Choose Glue if you're a CTO trying to decide whether a refactor is necessary. GetDX might show that engineers are fine with the current state, but Glue might reveal that the codebase structure will cause problems at your next scaling inflection. You want data on both the current sentiment and the structural risk.
| Feature | DX (getDX) | Glue |
|---|---|---|
| Developer surveys | Core feature — structured DX surveys | Not a survey tool |
| DevEx measurement | Quantitative + qualitative | Not applicable |
| Survey benchmarks | Industry comparison data | Not applicable |
| Codebase analysis | Not available | Deep code structure analysis |
| Knowledge silo detection | Survey-based (subjective) | Git-history-based (objective) |
| Bus factor analysis | Not available | Calculates bus factor per module |
| Dependency mapping | Not available | Full dependency graph |
| Feature discovery | Not available | Catalogs product features from code |
| Code ownership | Survey-based | Git-history-derived |
| Root cause of DX issues | Survey responses | Structural code analysis |
| Best for | Measuring developer experience | Understanding codebase structure |
DX (formerly getDX) is a developer experience measurement platform. It uses structured surveys to quantify how developers feel about their tools, processes, and codebase. The SPACE framework (Satisfaction, Performance, Activity, Communication, Efficiency) guides the measurement.
Glue takes a different approach: instead of asking developers how they feel, it analyzes the code itself. Knowledge silos, bus factor, code complexity, and architectural coupling are measured objectively from git history and code structure.

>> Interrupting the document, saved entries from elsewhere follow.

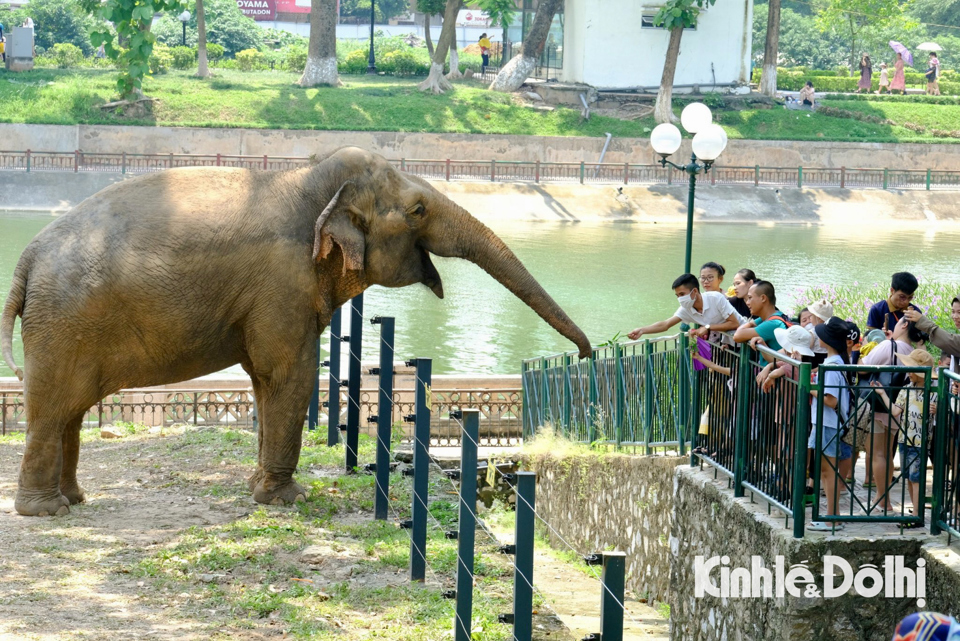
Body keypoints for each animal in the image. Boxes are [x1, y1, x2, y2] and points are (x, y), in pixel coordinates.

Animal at [1, 146, 592, 516]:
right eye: (419, 209)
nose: (586, 354)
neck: (308, 180)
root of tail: (27, 258)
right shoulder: (282, 281)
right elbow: (290, 372)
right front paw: (288, 501)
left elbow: (264, 380)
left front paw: (257, 488)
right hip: (63, 324)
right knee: (53, 409)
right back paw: (47, 512)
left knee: (70, 411)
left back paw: (74, 500)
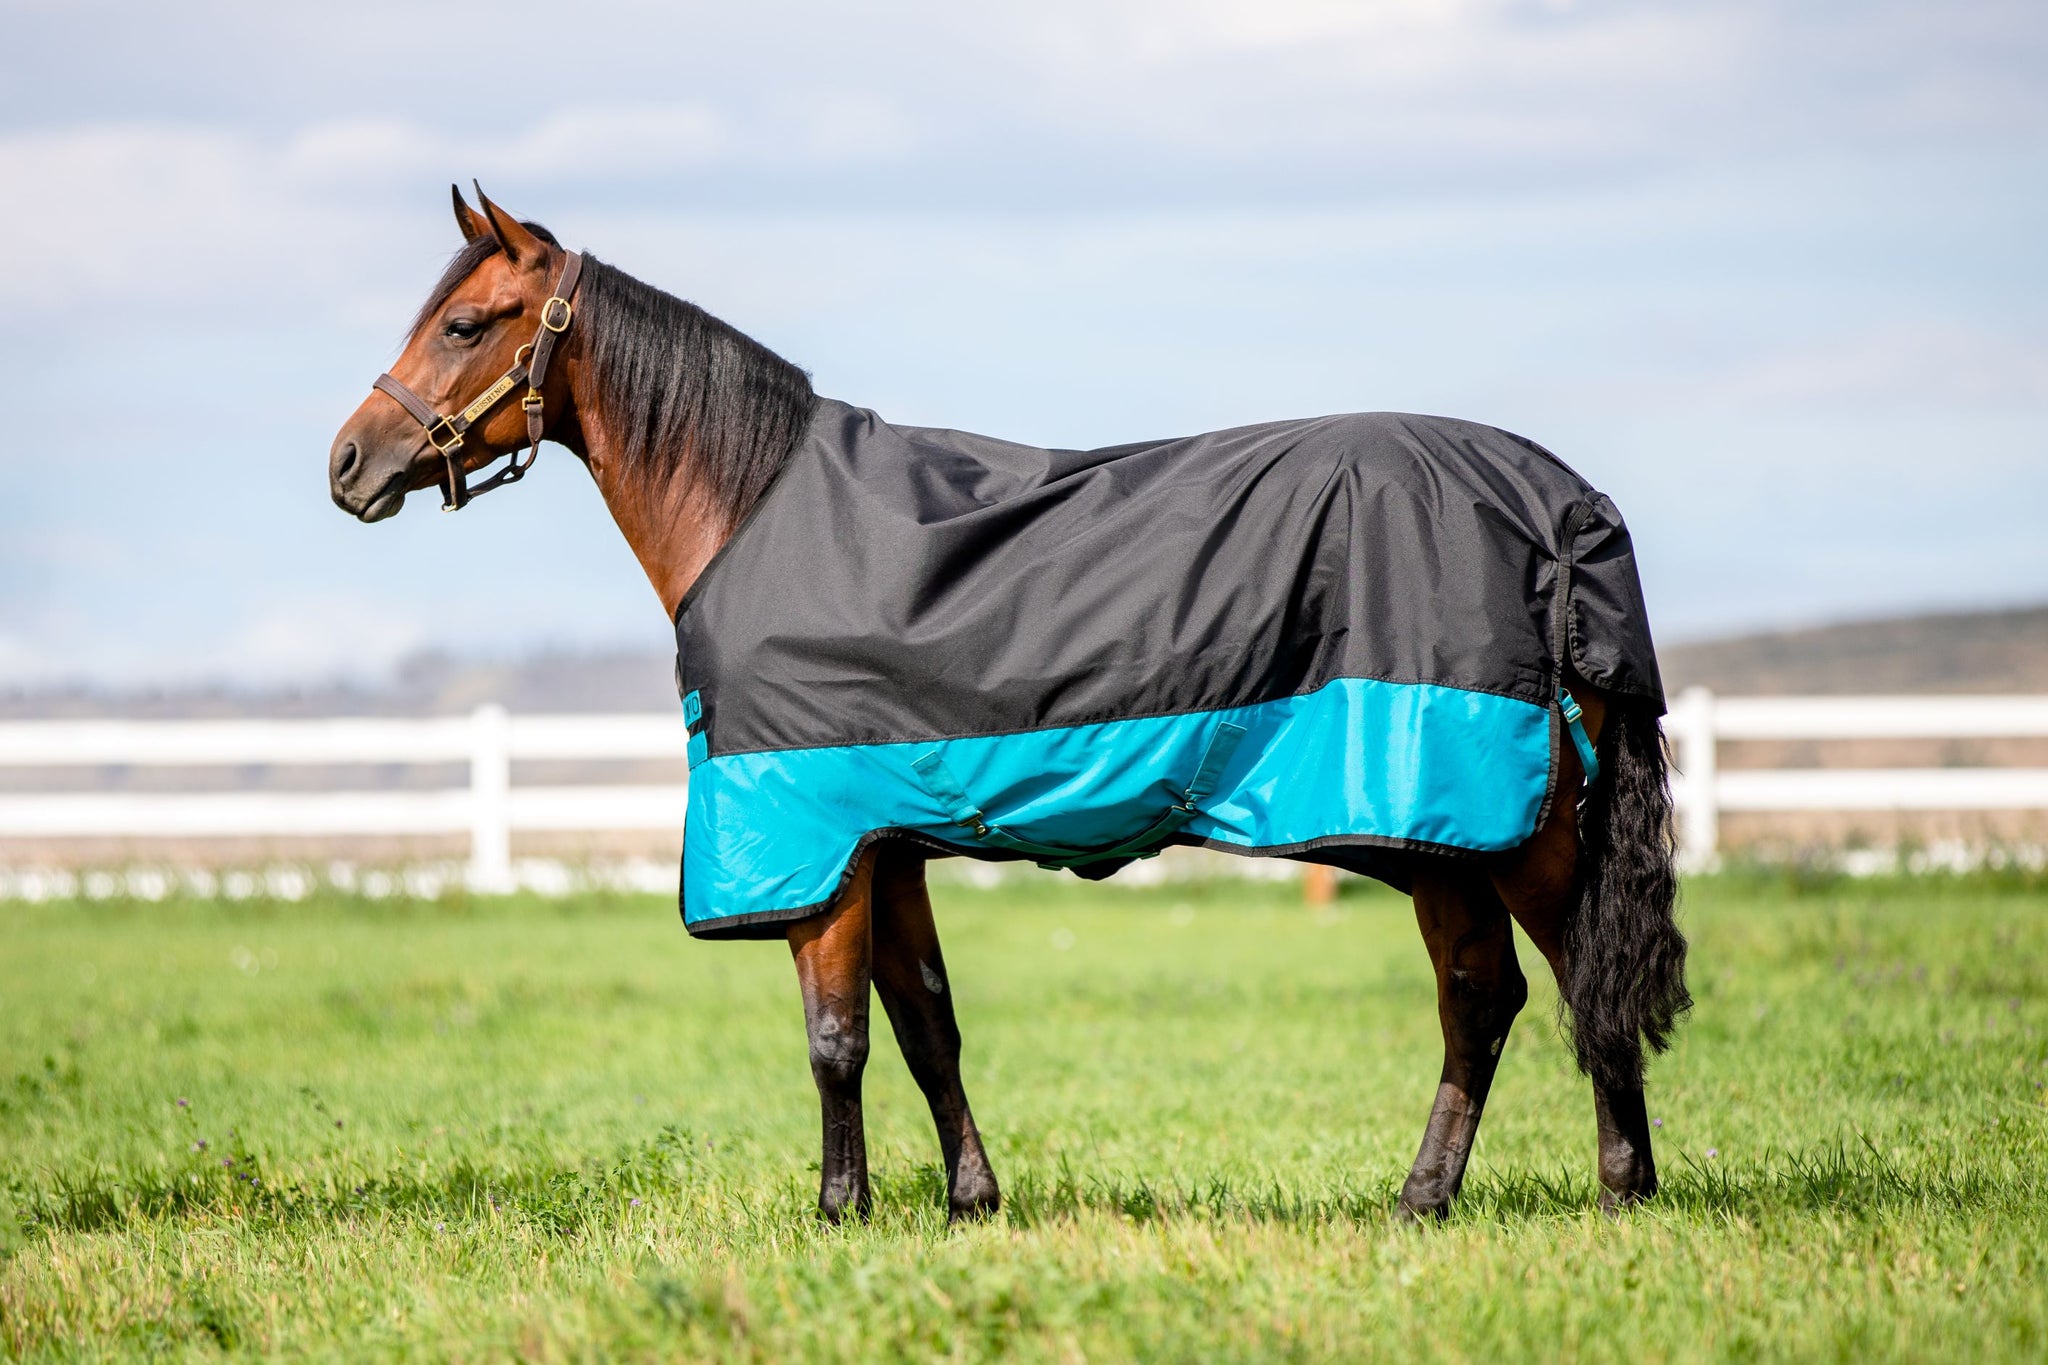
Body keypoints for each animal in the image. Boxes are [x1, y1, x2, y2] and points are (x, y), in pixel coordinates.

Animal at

DX asks: "On a scale of 1-5, how easy is it to understand the codebase?" Glue measures: "The codebase has 12 modules with bus factor of 1, and 40% of architectural knowledge is concentrated in 3 engineers."
Both are valuable. Surveys capture sentiment. Code analysis captures structure. The best teams use both.
| Signal | DX Captures | Glue Captures |
|---|---|---|
| Developer frustration | Survey responses | Root structural causes |
| Onboarding difficulty | New hire satisfaction scores | Actual codebase complexity |
| Knowledge concentration | "I always have to ask Sarah" | Sarah owns 73% of commits in 4 critical modules |
| Technical debt impact | "Technical debt slows us down" | Specific modules with highest debt-to-change ratio |
Q: Should we use both GetDX and Glue?
Yes. GetDX tells you how your engineers feel. Glue tells you why they should feel that way based on codebase structure. Together they give you the complete diagnostic picture.
Q: If engineers report high satisfaction in GetDX, do I still need Glue?
Possibly. GetDX measures current sentiment. Glue identifies structural risks that haven't yet manifested as friction. A team might be satisfied today but facing a bottleneck that will slow them down next quarter. Glue provides early warning.
Q: What if GetDX and Glue point in different directions?
That's when the real insight happens. If GetDX shows low satisfaction but Glue shows the codebase is well-structured, the issue might be process, tooling, or interpersonal - not the code itself. If Glue shows codebase problems but GetDX shows high satisfaction, you might be getting lucky with team capability that's masking structural issues.
Q: Does Glue need GetDX to be useful?
No. Glue works independently. But the combination is more powerful because you're measuring both the system and the humans working with the system.
Q: Can Glue insights help improve GetDX scores?
Yes. Using Glue to address architectural bottlenecks often improves developer experience scores because engineers actually can work faster and with more clarity. The codebase improvements flow through to sentiment improvements.